Meski demikian, jumlah orang Indonesia yang buang air besar sembarangan terus menurun dari tahun ke tahun. Saat ini yang dibutuhkan adalah bagaimana menumbuhkan kesadaran warga mengolah limbah tinja mereka.
”Yang buang air besar sembarangan (BABS) sudah mulai menurun jumlahnya, kini saatnya mulai berpikir cara mengolah limbah tinja itu,” kata Penasihat Pengembangan Teknis dan Kelembagaan Air Perkotaan, Sanitasi, dan Kebersihan Indonesia serta Penyehatan Lingkungan untuk Semua (IUWASH PLUS), Foort Bustraan, Jumat (8/2/2019), di Jakarta.
Pada 2005, penduduk Indonesia yang mempraktikkan BABS 25,2 persen atau 56,5 juta orang. Berdasarkan penelusuran Litbang Kompas dari laman washdata.org, jumlah itu sudah menurun menjadi hanya setengahnya atau 12,5 persen pada 2015.
Namun, Foort menyayangkan perbaikan terhadap pola buang air besar itu tidak diimbangi dengan bangkitnya kesadaran mengolah limbah tinja yang diproduksi. ”Kalau tangki septik di rumah merembes, itu artinya kita turut bertanggung jawab membuat sungai di Jakarta menjadi hitam tercemar,” katanya.
Menurut Direktur Perkotaan, Perumahan, dan Permukiman Kementerian Perencanaan Pembangunan Negara (PPN/Bappenas) Tri Dewi Virgiyanti, kesadaran warga berkontribusi membayar tarif pengolahan limbah tinja masih rendah. Bahkan, warga kerap menganggap tangki septik yang bocor justru menjadi keuntungan karena tidak perlu membayar biaya sedot WC.
”Saat ini, pemerintah tengah berupaya menyisipkan penanaman kesadaran mengolah limbah tinja dalam sosialisasi program Sanitasi Total Berbasis Masyarakat,” kata Virgiyanti. Hal itu dimaksudkan agar kesadaran mengolah limbah tinja juga menjadi bagian pemahaman sanitasi yang baik secara utuh.
Foort mengatakan, buang air besar di WC yang tangki septiknya bocor sama saja dengan BABS. ”Itu, kan, namanya hanya pindah tempat, tetapi tetap saja mencemari lingkungan,” ujarnya.
Pembangunan dikebut
Ketua Forum Komunikasi Pengelola Air Limbah Pemukiman (Forkalim) Subekti mengatakan, dari total 512 kabupaten/kota di seluruh Indonesia, sistem pengolahan limbah tinja baru ada di 266 kabupaten/kota. Artinya masih ada 246 atau 48 persen kabupaten/kota yang belum memiliki sistem pengolahan limbah tinja.
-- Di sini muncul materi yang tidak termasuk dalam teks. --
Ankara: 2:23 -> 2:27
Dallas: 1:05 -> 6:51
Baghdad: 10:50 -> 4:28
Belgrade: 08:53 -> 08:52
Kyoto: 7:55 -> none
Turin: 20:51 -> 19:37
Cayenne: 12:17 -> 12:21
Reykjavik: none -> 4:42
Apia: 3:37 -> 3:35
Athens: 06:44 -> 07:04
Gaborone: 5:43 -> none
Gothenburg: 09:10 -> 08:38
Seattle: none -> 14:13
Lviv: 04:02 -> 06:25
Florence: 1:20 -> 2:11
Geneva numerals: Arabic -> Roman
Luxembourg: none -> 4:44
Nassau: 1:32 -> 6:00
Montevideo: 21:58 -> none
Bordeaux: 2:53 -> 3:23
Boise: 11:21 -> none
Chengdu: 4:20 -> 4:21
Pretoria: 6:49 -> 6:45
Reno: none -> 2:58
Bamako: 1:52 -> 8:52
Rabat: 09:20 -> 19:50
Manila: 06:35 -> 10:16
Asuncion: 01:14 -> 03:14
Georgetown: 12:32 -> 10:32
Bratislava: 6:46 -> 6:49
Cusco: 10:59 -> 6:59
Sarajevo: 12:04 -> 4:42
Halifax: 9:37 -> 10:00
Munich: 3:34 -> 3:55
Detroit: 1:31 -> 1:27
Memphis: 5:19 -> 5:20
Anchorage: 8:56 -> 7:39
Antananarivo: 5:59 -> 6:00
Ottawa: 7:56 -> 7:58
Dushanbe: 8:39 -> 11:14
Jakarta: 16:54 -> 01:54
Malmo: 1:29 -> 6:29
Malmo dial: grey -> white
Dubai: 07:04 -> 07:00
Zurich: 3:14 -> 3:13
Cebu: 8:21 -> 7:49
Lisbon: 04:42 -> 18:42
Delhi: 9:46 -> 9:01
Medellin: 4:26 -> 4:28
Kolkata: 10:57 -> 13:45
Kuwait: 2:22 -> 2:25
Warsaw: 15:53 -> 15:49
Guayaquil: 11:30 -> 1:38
Sebanyak 13 kota/kabupaten memiliki sistem pengolahan terpusat yang mengandalkan jalur pipa untuk menyalurkan limbah tinja ke instalasi pengolahan air limbah (IPAL). Sementara 253 kota/kabupaten mengandalkan model sistem setempat yang menggunakan mobil tangki untuk memindahkan limbah tinja dari rumah warga ke IPAL terdekat.
”Untuk mempercepat pembangunan sistem pengolahan limbah, pemerintah bisa bekerja sama dengan pihak swasta sebagai perpanjangan tangan,” kata Subekti. Ia menyarankan, agar sistem pengolahan limbah model setempat segera direplikasi karena lebih mudah dan lebih cepat dibangun.
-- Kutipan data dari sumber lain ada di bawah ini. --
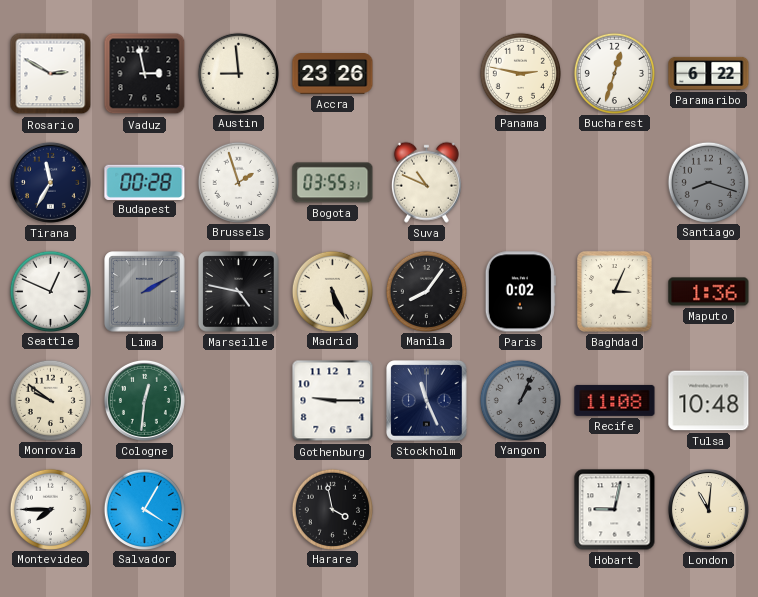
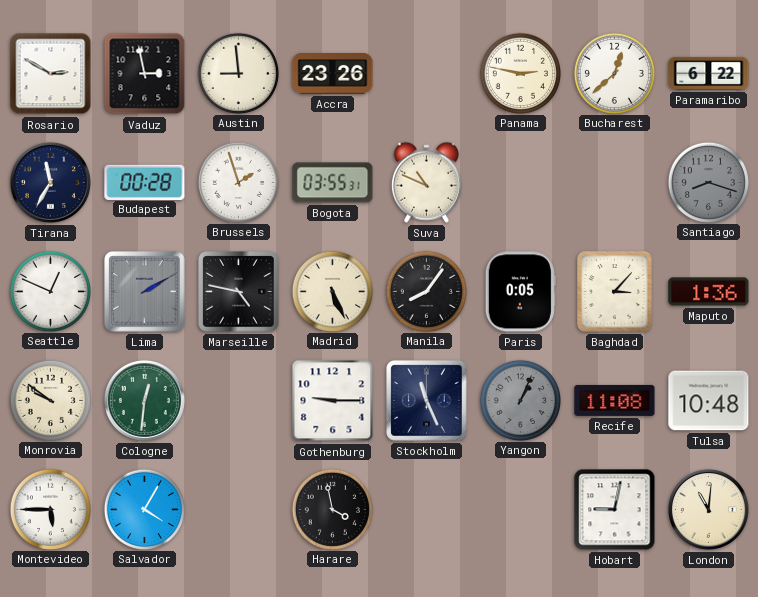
Bucharest: 12:33 -> 12:38
Paris: 0:02 -> 0:05
Baghdad: 3:04 -> 3:07
Montevideo: 7:45 -> 5:45
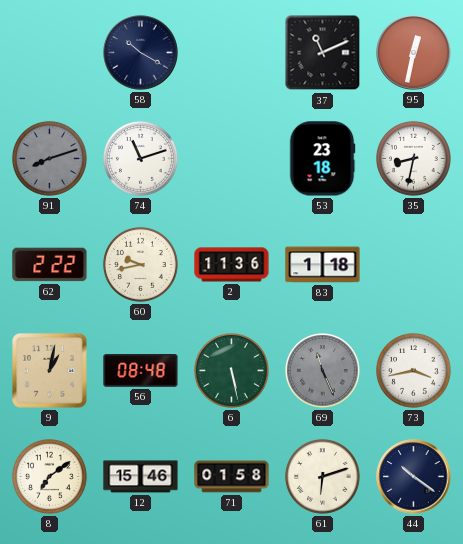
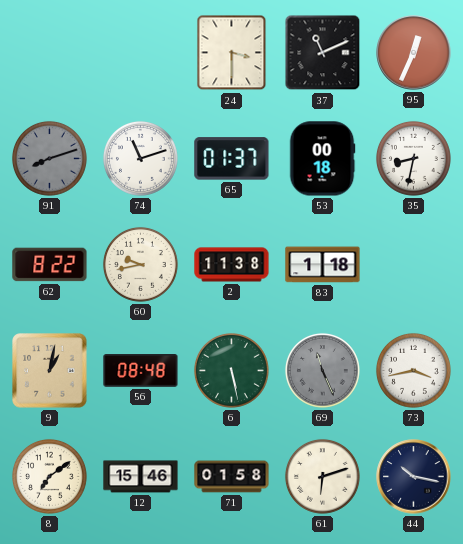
58: 10:20 -> none
24: none -> 3:30
95: 12:32 -> 12:34
65: none -> 01:37
53: 23:18 -> 00:18
62: 2:22 -> 8:22
2: 11:36 -> 11:38
44: 10:21 -> 10:17
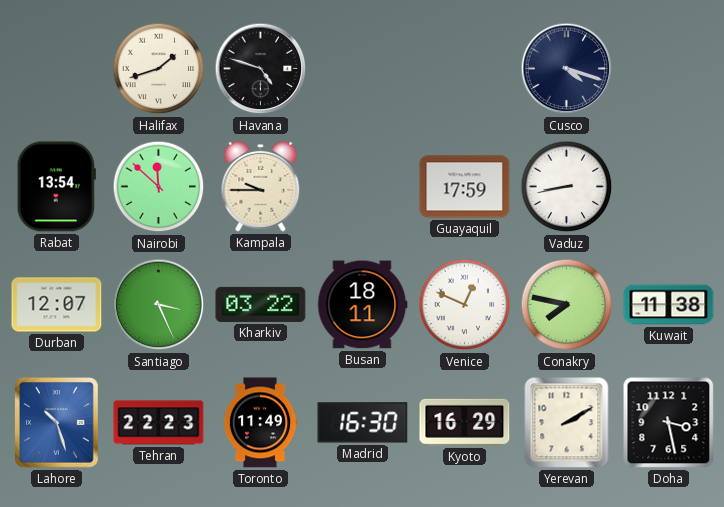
Pada model itu, pihak swasta bisa berkontribusi menyediakan alat angkut dan membantu pembangunan tangki septik di permukiman warga. Subekti mencontohkan, PD PAL Jaya saat ini menyediakan kredit mikro pengadaan tangki septik bagi warga.
Kredit ini menyediakan pinjaman pemasangan tangki septik kedap sesuai standar untuk warga yang tak mampu membayar secara tunai. PD PAL Jaya memproduksi sendiri tangki septik kedap yang salah satu tipenya seharga Rp 3 juta (Kompas, 23/11/2018). (PANDU WIYOGA)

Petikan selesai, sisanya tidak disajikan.